Start of DATA
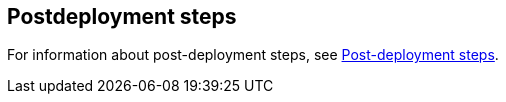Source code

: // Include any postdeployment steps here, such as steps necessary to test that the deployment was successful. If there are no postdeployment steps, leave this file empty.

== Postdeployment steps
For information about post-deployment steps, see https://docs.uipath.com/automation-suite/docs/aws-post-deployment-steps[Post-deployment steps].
End of DATA
Start of DATA
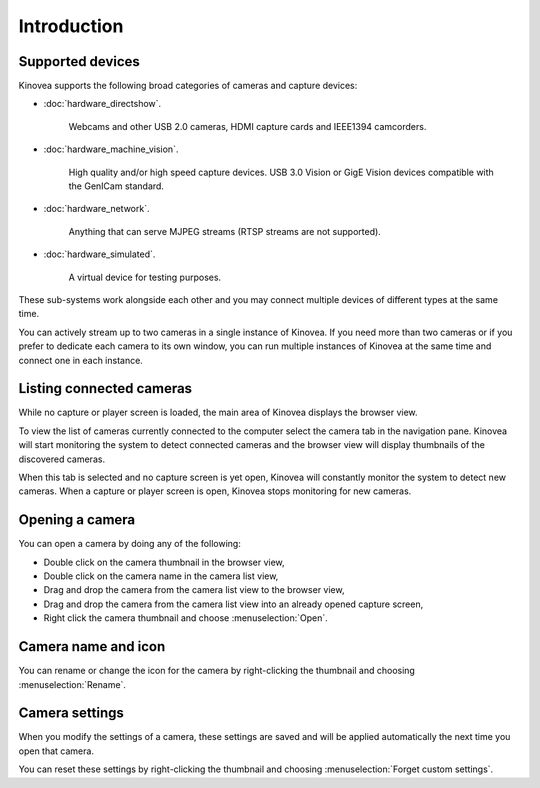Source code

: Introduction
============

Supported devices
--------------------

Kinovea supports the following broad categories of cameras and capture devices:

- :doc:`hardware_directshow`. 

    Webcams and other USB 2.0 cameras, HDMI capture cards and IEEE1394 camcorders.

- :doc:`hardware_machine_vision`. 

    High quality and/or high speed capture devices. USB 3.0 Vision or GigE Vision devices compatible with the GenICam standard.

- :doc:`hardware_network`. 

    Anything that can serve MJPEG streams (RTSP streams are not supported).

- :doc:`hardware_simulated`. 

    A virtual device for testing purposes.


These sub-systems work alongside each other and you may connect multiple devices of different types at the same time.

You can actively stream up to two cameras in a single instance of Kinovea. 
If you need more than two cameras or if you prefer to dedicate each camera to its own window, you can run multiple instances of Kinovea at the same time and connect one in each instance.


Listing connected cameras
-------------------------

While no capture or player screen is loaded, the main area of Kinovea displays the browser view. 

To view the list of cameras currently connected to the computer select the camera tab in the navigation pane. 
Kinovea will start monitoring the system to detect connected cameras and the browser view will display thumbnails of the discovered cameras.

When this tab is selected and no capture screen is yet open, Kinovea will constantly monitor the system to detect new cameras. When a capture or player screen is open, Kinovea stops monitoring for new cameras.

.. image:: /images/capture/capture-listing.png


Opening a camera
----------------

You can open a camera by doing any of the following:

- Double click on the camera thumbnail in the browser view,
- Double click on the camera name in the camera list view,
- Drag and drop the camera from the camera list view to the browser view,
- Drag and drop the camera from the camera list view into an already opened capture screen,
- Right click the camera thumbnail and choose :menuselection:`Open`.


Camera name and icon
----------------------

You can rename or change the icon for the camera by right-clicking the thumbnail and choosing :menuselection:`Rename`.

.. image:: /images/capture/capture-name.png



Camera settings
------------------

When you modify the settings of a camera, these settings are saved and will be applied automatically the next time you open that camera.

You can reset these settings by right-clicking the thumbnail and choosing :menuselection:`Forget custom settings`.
End of DATA
Filter the entries above and copy only the lines that hold "drop".

_RESULT_
- Drag and drop the camera from the camera list view to the browser view,
- Drag and drop the camera from the camera list view into an already opened capture screen,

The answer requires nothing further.